The average (in the way described above) would be
(0.8 + 0.5 + 1) / 3 = 0.76
I agree that this would be a good value, and well it would certainly work to do it like this.
However, say that I want to make a lock with a Difficulty of 0.1 (this should be ten times harder, basically), the average would be 0.46.


Whereas if I would have multiplied the values, I would have gotten first 0.4, then 0.04.

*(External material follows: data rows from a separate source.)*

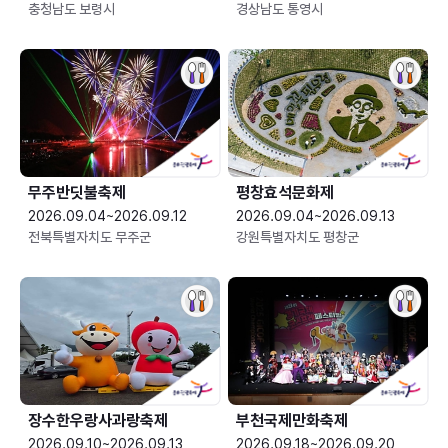
충청남도 보령시
경상남도 통영시
무주반딧불축제
평창효석문화제
2026.09.04~2026.09.12
2026.09.04~2026.09.13
전북특별자치도 무주군
강원특별자치도 평창군
장수한우랑사과랑축제
부천국제만화축제
2026.09.10~2026.09.13
2026.09.18~2026.09.20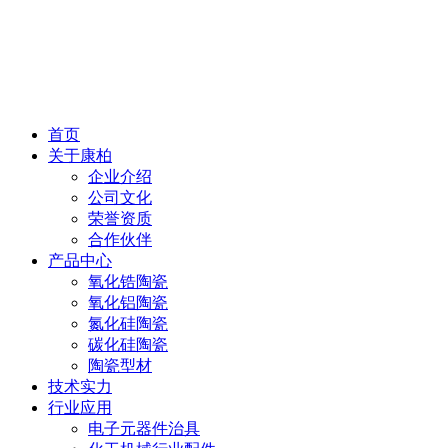
首页
关于康柏
企业介绍
公司文化
荣誉资质
合作伙伴
产品中心
氧化锆陶瓷
氧化铝陶瓷
氮化硅陶瓷
碳化硅陶瓷
陶瓷型材
技术实力
行业应用
电子元器件治具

In other words, it will be easier to say "I want this lock to be twice as difficult to pick as this one". Plus, if there are more values, say 10 for example, then a Lock Difficulty of 1.0 VS one with LD 0.1 wouldn''t affect the chance much at all.







"Kaka e gott" - Me
------------------"Kaka e gott" - Me
Ok, lets say you want the lock difficulty to count twice as much as the other two combined. So you have (0.8*0.5*1.0^4)^(1/6)=0.858. So if they roll less than an 86 on a d100 they pick the lock. Now say the difficulty is 0.1 so (0.8*0.5*0.1^4)^(1/6)=0.0858. The important quality of a mean is that it is between the max and min. No matter the weights the lock can be no more difficult than the lowest factor nor easier than the highest. With just taking a product that isn''t true. 0.1*0.1=0.01. So if you only had difficulty and skill level weighted equally then 10% chance on each would be a 1% chance overall. That will do a good job of pissing your players off.

Keys to success: Ability, ambition and opportunity.
Well I''m not trying to make it a "mean" value..

If you only have 10% pick lock skill, and you try to pick a lock that has a difficulty of 0.1, then it SHOULD be very hard to pick it. But a player won''t have 10% (it''ll probably range from 30% to maybe 200%.). And most locks probably won''t have a difficulty of 0.1. Anyways, that''s a balance/game design issue, and this isn''t the game design forum




"Kaka e gott" - Me
------------------"Kaka e gott" - Me

This topic is closed to new replies.